Le quatrième changement, la communication électronique, c'était hier, ou la veille selon la façon dont vous le mesurez. L'internet date de 1974, au moins comme nom. (..)

Enchainé de cette façon, le rythme du changement coupe le souffle : de l'écriture au codex, 4.300 ans ; du codex aux caractères mobiles, 1150 ans ; des caractères mobiles à internet, 524 ans ; d'internet aux moteurs, 19 ans ; des moteurs à l'algorithme de Google pour un classement pertinent, 7 ans ; et qui sait ce qui nous attend demain et est peut-être déjà dans les tuyaux ?

On peut faire un rapprochement entre cette chronologie et celle des quatre âges de l'imprimé (ici), en remarquant néanmoins que R. Darnton ne différencie pas l'âge de la presse de celui de la paperasse, contrairement à A. Marshall. Cette différence n'est pas anodine.
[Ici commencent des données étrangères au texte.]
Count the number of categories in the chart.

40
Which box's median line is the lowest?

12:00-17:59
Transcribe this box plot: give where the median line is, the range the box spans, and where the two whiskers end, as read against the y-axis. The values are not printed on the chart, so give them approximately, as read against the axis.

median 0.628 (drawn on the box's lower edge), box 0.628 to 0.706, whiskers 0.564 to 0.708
En effet, les machines légères à imprimer ont sorti l'imprimé d'une production industrielle pour l'entrer dans notre quotidien, d'abord professionnel puis domestique, et cela modifie sensiblement la pertinence de la suite de l'article de R. Darnton.

Dans celle-ci, l'auteur fait d'abord remarquer que l'information n'a jamais été stable et que son inscription sur des artefacts, soumise à de nombreuses contraintes, matérielles, professionnelles et sociales, varie suivant les circonstances. Il prend pour cela avec beaucoup de verve notamment des exemples dans son expérience propre, comme journaliste ou comme historien du livre (en particulier sur les différentes versions de l'Encyclopédie dont il est un expert). Il relativise ainsi les discours communs sur l'instabilité de l'information sur le Web, allant jusqu'à inverser le propos. Puisque cette instabilité est maintenant clairement visible, nous pourrions mieux la gérer :

Au lieu de documents solidement fixés, nous devons jouer avec des textes multiples et instables. En les étudiant avec un esprit critique sur l'écran de notre ordinateur, nous pouvons apprendre à lire de façon plus pertinente notre journal quotidien, et même à apprécier les livres anciens. (trad JMS)

Mais cet argumentaire, séparant l'écriture réservée à quelques clercs de la lecture démocratisée, n'est pas vraiment pour moi convaincant. En sautant l'âge de la paperasse, l'auteur ne peut plus percevoir que l'imprimé s'est démocratisé aussi dans son écriture, avant même l'arrivée du micro-ordinateur.

Et alors, on peut renverser son raisonnement : sans doute l'information n'a jamais été stable dans l'histoire, mais sa fixation sur des documents peu nombreux et industriellement reproductibles en avait stabilisé des versions, à tort ou à raison socialement admises comme référence parce que diffusées à l'identique ; la diffusion d'un très grand nombre d'informations sur des fichiers mémorisés et donc fixés quoiqu'on en dise, déstabilise notre relation au document. C'est faire preuve d'optimisme de croire que nous en tirons un plus grand esprit critique, on pourrait tout aussi bien dire qu'il en découle une plus grande confusion.

R. Darnton conclut son article par une vibrante défense des bibliothèques de recherche, qui était, comme le titre l'indique, son objectif premier. Je ne reprendrai pas ses huit arguments, qui d'ailleurs n'en prennent que plus de poids depuis l'annonce de l'abandon par Microsoft de son programme de numérisation de livres. Sans doute l'auteur a raison d'insister sur l'importance de leur rôle traditionnel, fondamental même dans un environnement numérique.. mais doit-on s'en tenir simplement à ce rôle quand justement le rapport au document a changé ? je n'ai pas vraiment de réponse à cette question. L'auteur nous exhorte à ne pas les penser comme des entrepôts ou des musées, mais j'ai peur que son raisonnement nous y conduise tout droit.